Cemetery in Caracas, Venezuela

The Southern General Cemetery (Cementerio General del Sur) is the largest cemetery in Caracas. It was founded in 1876, by order of President Antonio Guzmán Blanco. It is located at the end of El Cementerio and El Degredo streets, in the parish of Santa Rosalia, west of Libertador Municipality.

== Cemetery ==
The administration of the cemetery is the responsibility of the Municipal Cemeteries management department, which is attached to Fundacaracas, a foundation of the Libertador Municipality's government. It has the support of Fundapatrimonio, the municipal police in Caracas and the Institute of Cultural Heritage.
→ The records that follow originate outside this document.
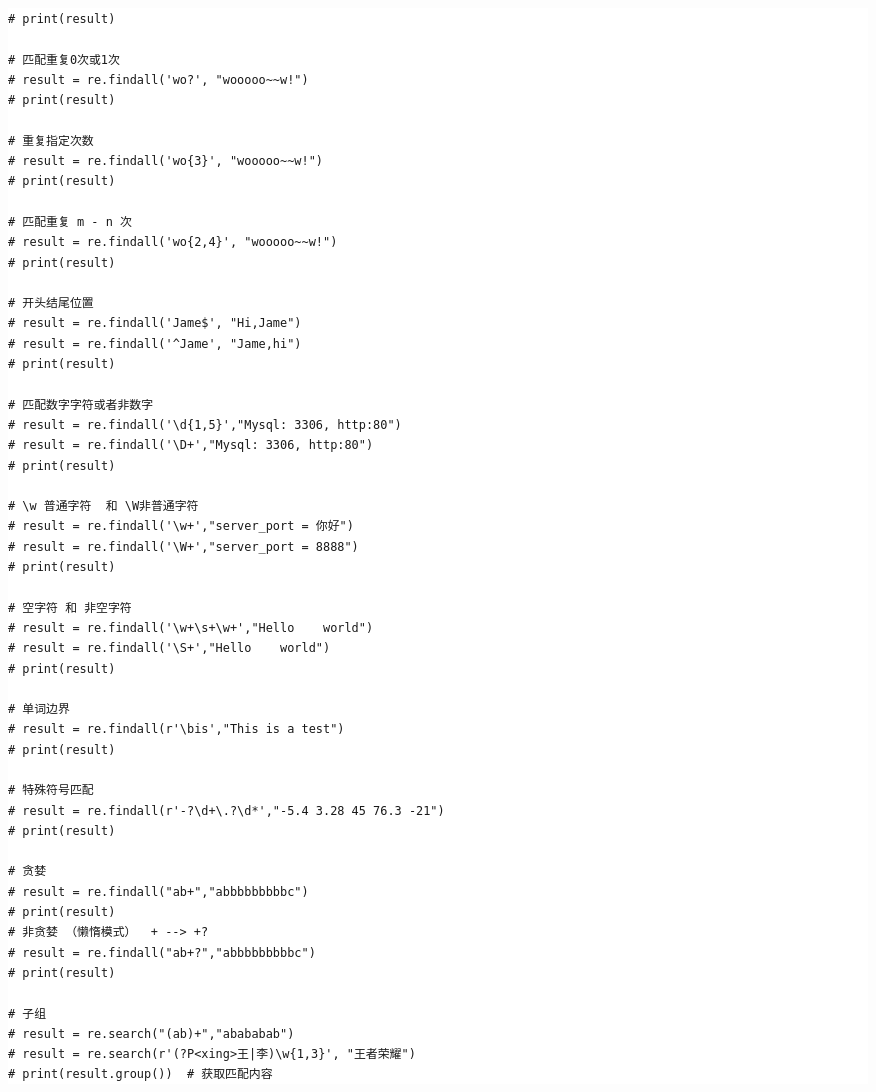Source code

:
 ```
# print(result)

# 匹配重复0次或1次
# result = re.findall('wo?', "wooooo~~w!")
# print(result)

# 重复指定次数
# result = re.findall('wo{3}', "wooooo~~w!")
# print(result)

# 匹配重复 m - n 次
# result = re.findall('wo{2,4}', "wooooo~~w!")
# print(result)

# 开头结尾位置
# result = re.findall('Jame$', "Hi,Jame")
# result = re.findall('^Jame', "Jame,hi")
# print(result)

# 匹配数字字符或者非数字
# result = re.findall('\d{1,5}',"Mysql: 3306, http:80")
# result = re.findall('\D+',"Mysql: 3306, http:80")
# print(result)

# \w 普通字符  和 \W非普通字符
# result = re.findall('\w+',"server_port = 你好")
# result = re.findall('\W+',"server_port = 8888")
# print(result)

# 空字符 和 非空字符
# result = re.findall('\w+\s+\w+',"Hello    world")
# result = re.findall('\S+',"Hello    world")
# print(result)

# 单词边界
# result = re.findall(r'\bis',"This is a test")
# print(result)

# 特殊符号匹配
# result = re.findall(r'-?\d+\.?\d*',"-5.4 3.28 45 76.3 -21")
# print(result)

# 贪婪
# result = re.findall("ab+","abbbbbbbbbc")
# print(result)
# 非贪婪 （懒惰模式）  + --> +?
# result = re.findall("ab+?","abbbbbbbbbc")
# print(result)

# 子组
# result = re.search("(ab)+","abababab")
# result = re.search(r'(?P<xing>王|李)\w{1,3}', "王者荣耀")
# print(result.group())  # 获取匹配内容
```
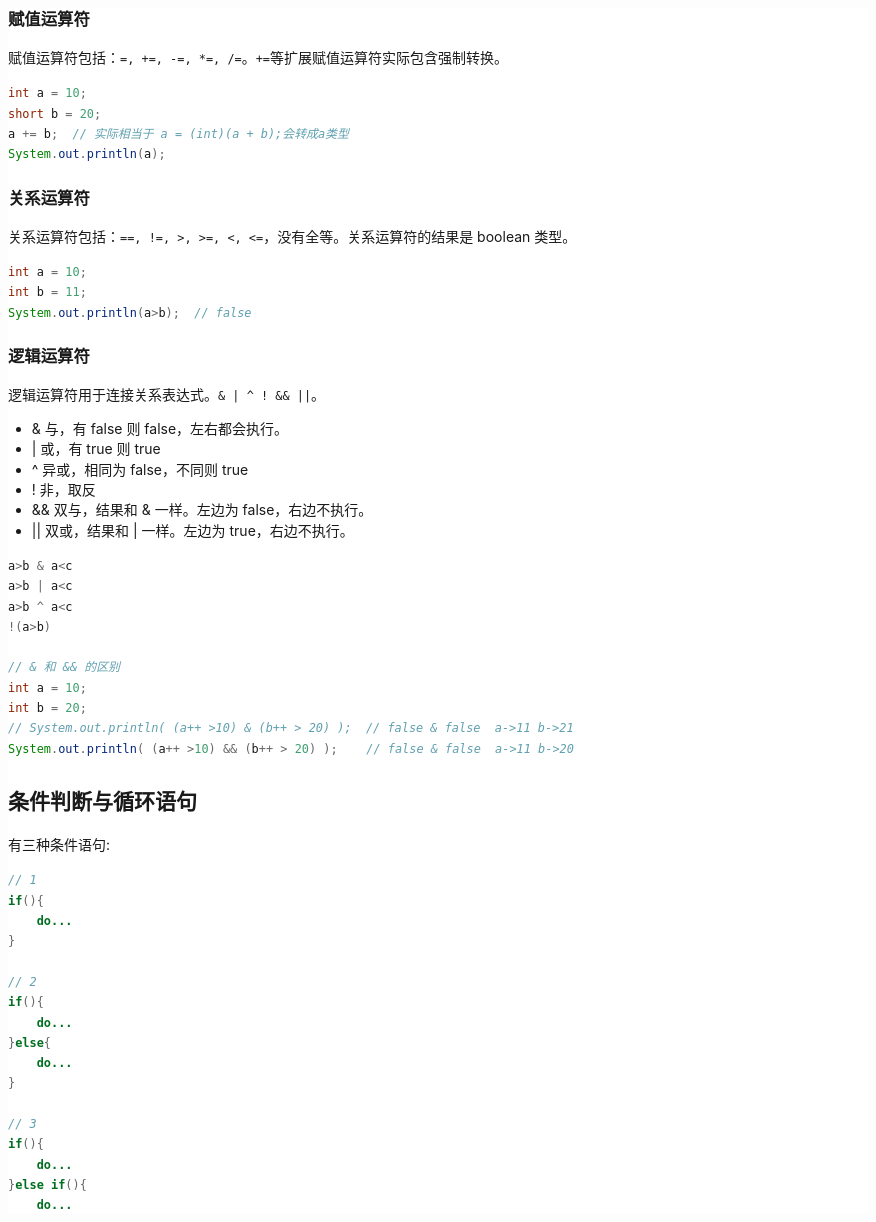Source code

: ### 赋值运算符

赋值运算符包括：`=, +=, -=, *=, /=`。`+=`等扩展赋值运算符实际包含强制转换。

```java
int a = 10;
short b = 20;
a += b;  // 实际相当于 a = (int)(a + b);会转成a类型
System.out.println(a);
```

### 关系运算符

关系运算符包括：`==, !=, >, >=, <, <=`，没有全等。关系运算符的结果是 boolean 类型。

```java
int a = 10;
int b = 11;
System.out.println(a>b);  // false
```

### 逻辑运算符

逻辑运算符用于连接关系表达式。`& | ^ ! && ||`。

- & 与，有 false 则 false，左右都会执行。
- | 或，有 true 则 true
- ^ 异或，相同为 false，不同则 true
- ! 非，取反
- && 双与，结果和 & 一样。左边为 false，右边不执行。
- || 双或，结果和 | 一样。左边为 true，右边不执行。

```java
a>b & a<c
a>b | a<c
a>b ^ a<c
!(a>b)

// & 和 && 的区别
int a = 10;
int b = 20;
// System.out.println( (a++ >10) & (b++ > 20) );  // false & false  a->11 b->21
System.out.println( (a++ >10) && (b++ > 20) );    // false & false  a->11 b->20
```

## 条件判断与循环语句

有三种条件语句:

```java
// 1
if(){
    do...
}

// 2
if(){
    do...
}else{
    do...
}

// 3
if(){
    do...
}else if(){
    do...
```
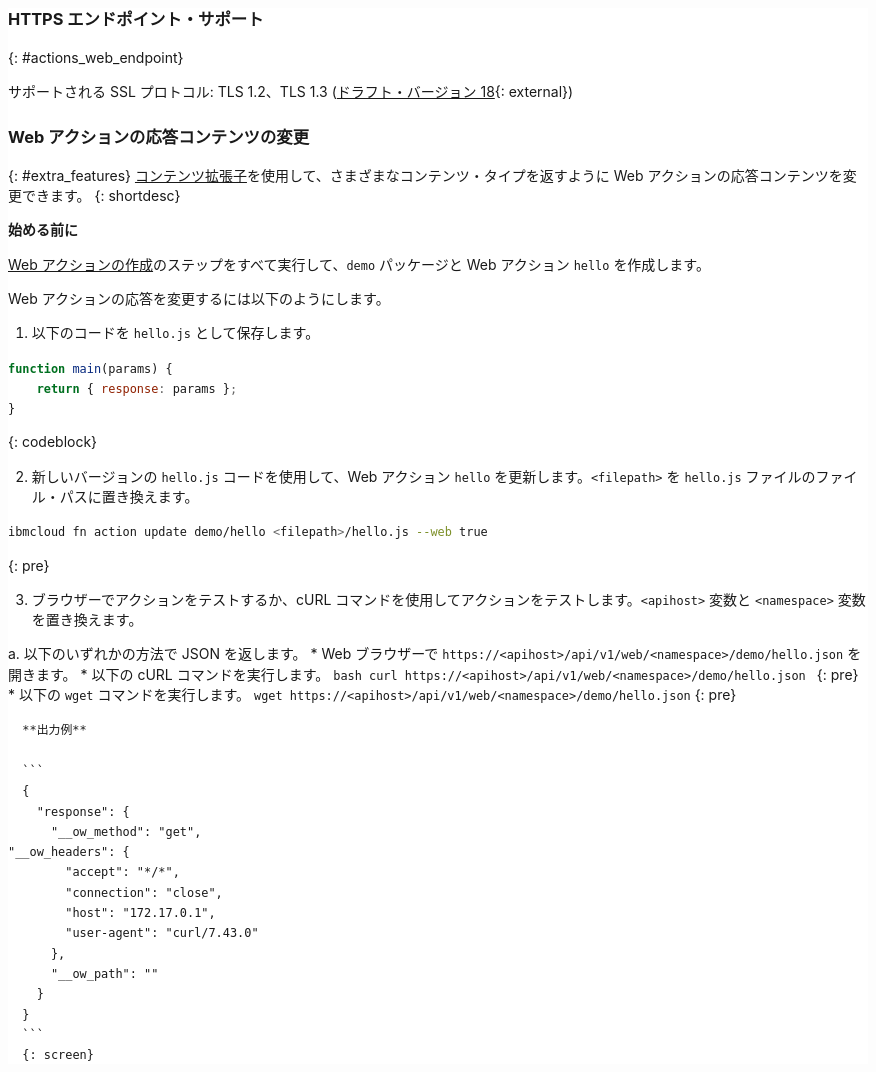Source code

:### HTTPS エンドポイント・サポート
{: #actions_web_endpoint}

サポートされる SSL プロトコル: TLS 1.2、TLS 1.3 ([ドラフト・バージョン 18](https://tools.ietf.org/html/draft-ietf-tls-tls13-18){: external})

### Web アクションの応答コンテンツの変更
{: #extra_features}
[コンテンツ拡張子](#actions_web_extra)を使用して、さまざまなコンテンツ・タイプを返すように Web アクションの応答コンテンツを変更できます。
{: shortdesc}

**始める前に**

[Web アクションの作成](#actions_web_example)のステップをすべて実行して、`demo` パッケージと Web アクション `hello` を作成します。

Web アクションの応答を変更するには以下のようにします。

1. 以下のコードを `hello.js` として保存します。

  ```javascript
  function main(params) {
      return { response: params };
}
  ```
  {: codeblock}

2. 新しいバージョンの `hello.js` コードを使用して、Web アクション `hello` を更新します。`<filepath>` を `hello.js` ファイルのファイル・パスに置き換えます。

  ```bash
  ibmcloud fn action update demo/hello <filepath>/hello.js --web true
  ```
  {: pre}

3. ブラウザーでアクションをテストするか、cURL コマンドを使用してアクションをテストします。`<apihost>` 変数と `<namespace>` 変数を置き換えます。

  a. 以下のいずれかの方法で JSON を返します。
    * Web ブラウザーで `https://<apihost>/api/v1/web/<namespace>/demo/hello.json` を開きます。 
    * 以下の cURL コマンドを実行します。
      ```bash
      curl https://<apihost>/api/v1/web/<namespace>/demo/hello.json
      ```
      {: pre}
    * 以下の `wget` コマンドを実行します。
      ```
      wget https://<apihost>/api/v1/web/<namespace>/demo/hello.json
      ```
      {: pre}

      **出力例**

      ```
      {
        "response": {
          "__ow_method": "get",
    "__ow_headers": {
            "accept": "*/*",
            "connection": "close",
            "host": "172.17.0.1",
            "user-agent": "curl/7.43.0"
          },
          "__ow_path": ""
        }
      }
      ```
      {: screen}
Among the well-known Venezuelan persons buried there are: Armando Reverón, Raimundo Andueza Palacio, Juan Pablo Rojas Paúl, Miguel Otero Silva, Carlos Delgado Chalbaud, Andrés Mata, Martín Tovar y Tovar, Juan Antonio Pérez Bonalde, Rómulo Gallegos, Manuel Díaz Rodríguez, Argimiro Gabaldón, Fabricio Ojeda, Aquiles Nazoa, Andrés Eloy Blanco, Jorge Antonio Rodríguez, Anacleto Clemente Bolívar, Látigo Chávez, General Ramón Centeno, and Victorino Ponce. Some have special memorials such as the Caldera Family, the Firefighters' Pantheon, the President's Pantheon, and Isaías Medina Angarita and Joaquín Crespo's mausoleum, the last one built in 1898.